**Your tasks**
- 1) In the passage on land and range conservation, reproduce word for word the stretch from "In these regions, in" through "in the land.".
- 2) Name the kinds of stock that the passage on land and range conservation says the range should be made to produce.
- 3) According to the passage on land and range conservation, what must the ranges be treated as?

**Passage to read**
So far from agriculture properly exhausting the land, it is always the sign of a vicious system of agriculture if the land is rendered poorer by it. The direct contrary should be the fact. After the farmer has had the farm for his life he should be able to hand it to his children as a better farm than it was when he had it.

In these regions, in the Rocky Mountain regions, it is especially incumbent upon us to treat the question of the natural pasturage, the question of the forests, and the question of the use of the waters, all from the one standpoint—the standpoint of the far-seeing statesman, of the far-seeing citizen, who wishes to preserve and not to exhaust the resources of the country, who wishes to see those resources come into the hands not of a few men of great wealth, least of all into the hands of a few men who will speculate in them; but be distributed among many men, each of whom intends to make his home in the land.

This whole so-called arid and semi-arid region is by nature the stock range of the Nation. One of the questions which are rising to confront us is how this range may be made to produce the greatest number and best quality of horses, cattle, and sheep, not only this year, not only next year, but for this generation and the next generation. The old system of grazing the ranges so closely as to injure the whole crop of grass was a serious detriment to the development of the West, a serious detriment to the development of our people. The ranges must be treated as a great invested capital; and that old system tended to dissipate and partially to destroy that capital. That is something that we can not as a Nation of home-makers permit. The wise man, the wise industry, the wise nation, maintains such capital unimpaired and tries to increase it; and more and more the range lands will be used in conjunction with the small irrigable areas which they include; so that the industry can take on a more stable character than ever before. It is impossible permanently, although it may be advisable for the time being, to move stock in a body from summer to winter ranges across country which can be made into homesteads, because when the country can itself be taken by actual settlers, in the long run it will only be possible to move the stock through hundreds of miles of dusty lanes where they can not graze, where they can not live. Our aim must be steadily to help develop the settler, the man who lives in the land and in growing up with it and raising his children to own it after him. More and more hereafter the stock owners will have the necessity forced upon them of providing green summer pasturage within the limits of their own ranges; and so the question of irrigation is wellnigh as important to the stockmen as to the agriculturist proper.

**Source information**
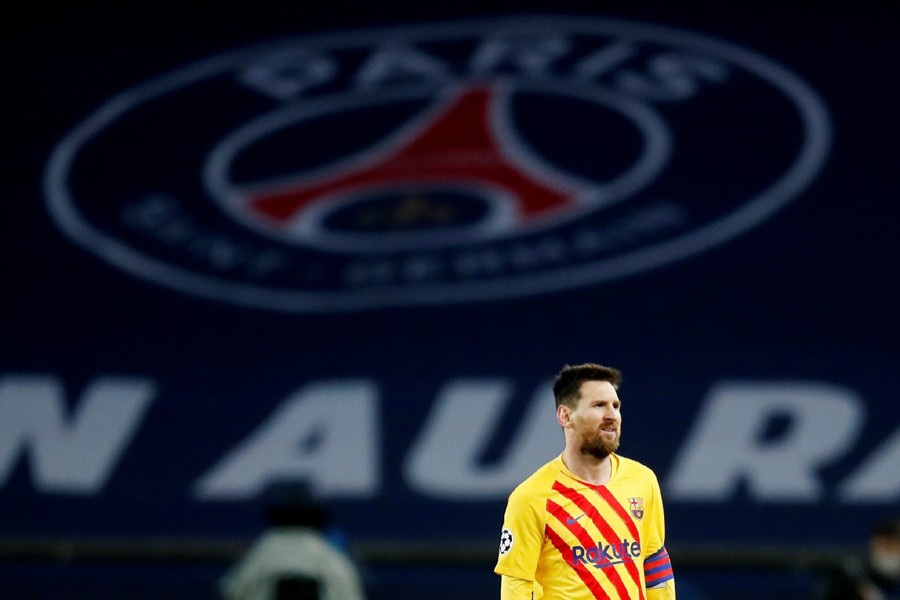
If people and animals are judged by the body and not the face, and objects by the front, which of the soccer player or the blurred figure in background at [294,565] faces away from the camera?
the blurred figure in background

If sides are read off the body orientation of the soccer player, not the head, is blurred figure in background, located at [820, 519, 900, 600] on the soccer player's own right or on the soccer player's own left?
on the soccer player's own left

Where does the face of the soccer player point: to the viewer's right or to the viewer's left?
to the viewer's right

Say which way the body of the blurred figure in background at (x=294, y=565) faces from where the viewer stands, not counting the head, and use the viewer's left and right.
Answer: facing away from the viewer

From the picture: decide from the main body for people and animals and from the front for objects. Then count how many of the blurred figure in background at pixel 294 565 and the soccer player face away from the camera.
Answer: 1

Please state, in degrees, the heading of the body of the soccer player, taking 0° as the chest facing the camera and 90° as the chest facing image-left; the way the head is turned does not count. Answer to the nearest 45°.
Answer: approximately 315°

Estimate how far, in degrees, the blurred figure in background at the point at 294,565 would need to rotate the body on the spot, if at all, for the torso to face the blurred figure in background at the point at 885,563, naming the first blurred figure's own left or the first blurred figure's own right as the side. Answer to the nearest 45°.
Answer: approximately 45° to the first blurred figure's own right
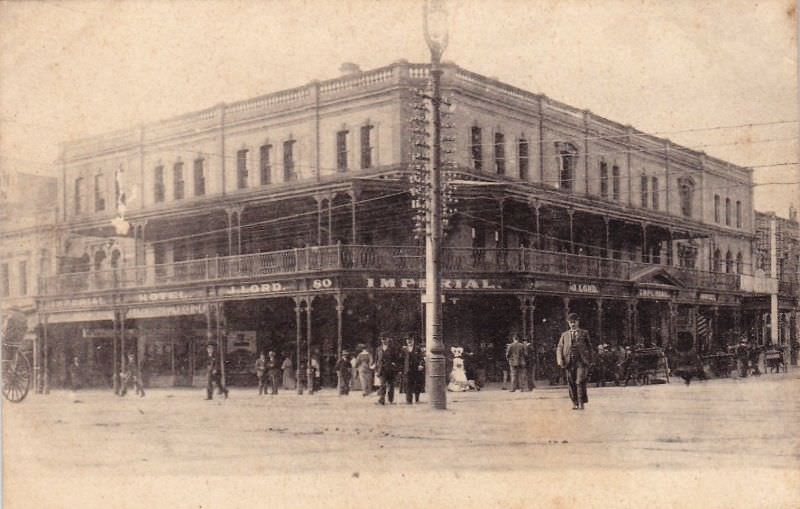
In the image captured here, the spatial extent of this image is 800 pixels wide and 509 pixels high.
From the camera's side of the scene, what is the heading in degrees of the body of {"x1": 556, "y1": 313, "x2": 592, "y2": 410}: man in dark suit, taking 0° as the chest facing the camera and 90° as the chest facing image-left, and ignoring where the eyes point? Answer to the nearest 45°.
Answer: approximately 0°

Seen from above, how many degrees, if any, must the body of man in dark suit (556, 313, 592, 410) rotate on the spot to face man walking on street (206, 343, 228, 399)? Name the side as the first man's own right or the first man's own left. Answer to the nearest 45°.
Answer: approximately 135° to the first man's own right
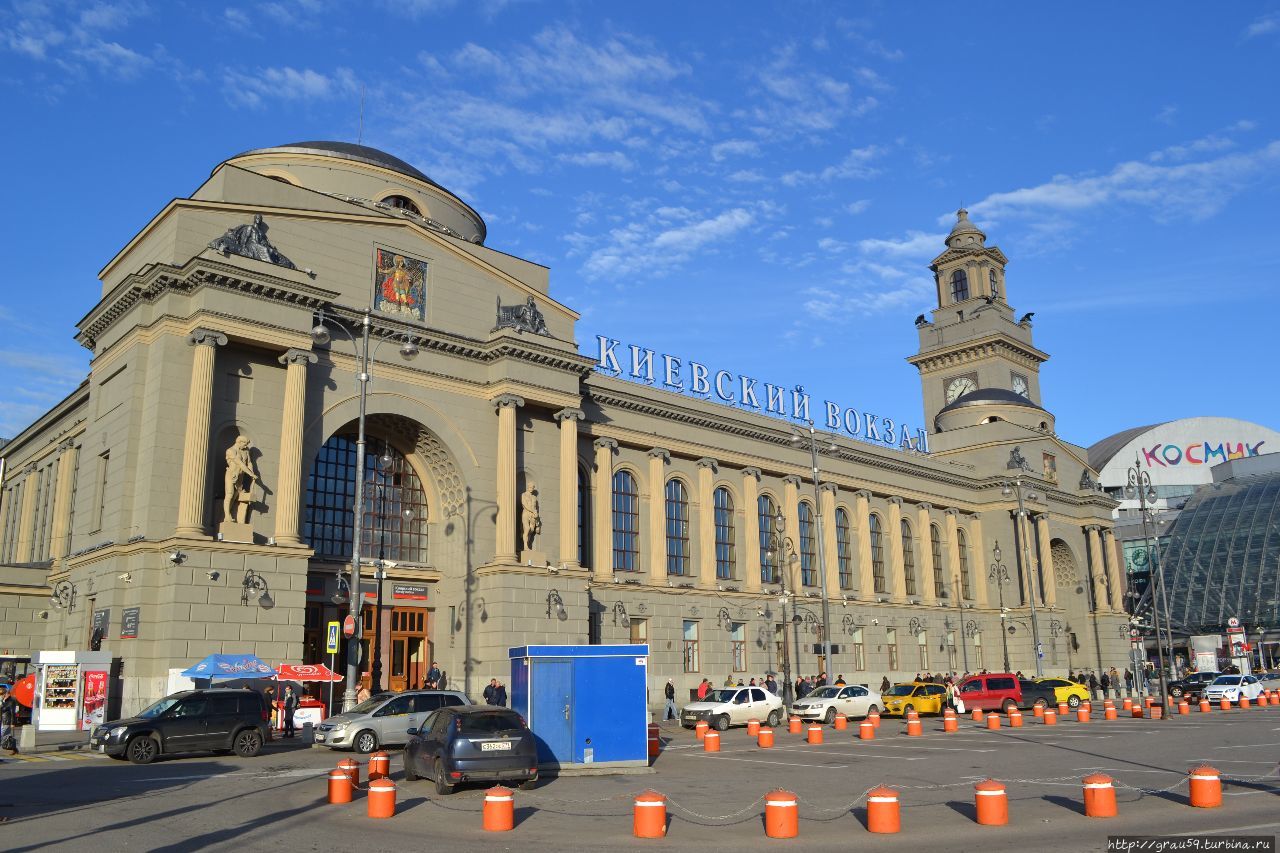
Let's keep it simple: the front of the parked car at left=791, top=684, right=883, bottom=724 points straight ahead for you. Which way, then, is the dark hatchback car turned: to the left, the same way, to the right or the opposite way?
to the right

**Written responses**
- 1)
In these regions, in the Rocky Mountain regions, it is especially incumbent upon us to treat the question of the natural pasturage, the question of the forests, and the question of the use of the waters, all from the one standpoint—the standpoint of the far-seeing statesman, of the far-seeing citizen, who wishes to preserve and not to exhaust the resources of the country, who wishes to see those resources come into the hands not of a few men of great wealth, least of all into the hands of a few men who will speculate in them; but be distributed among many men, each of whom intends to make his home in the land.

- 2) Horses, cattle, and sheep

- 3) A great invested capital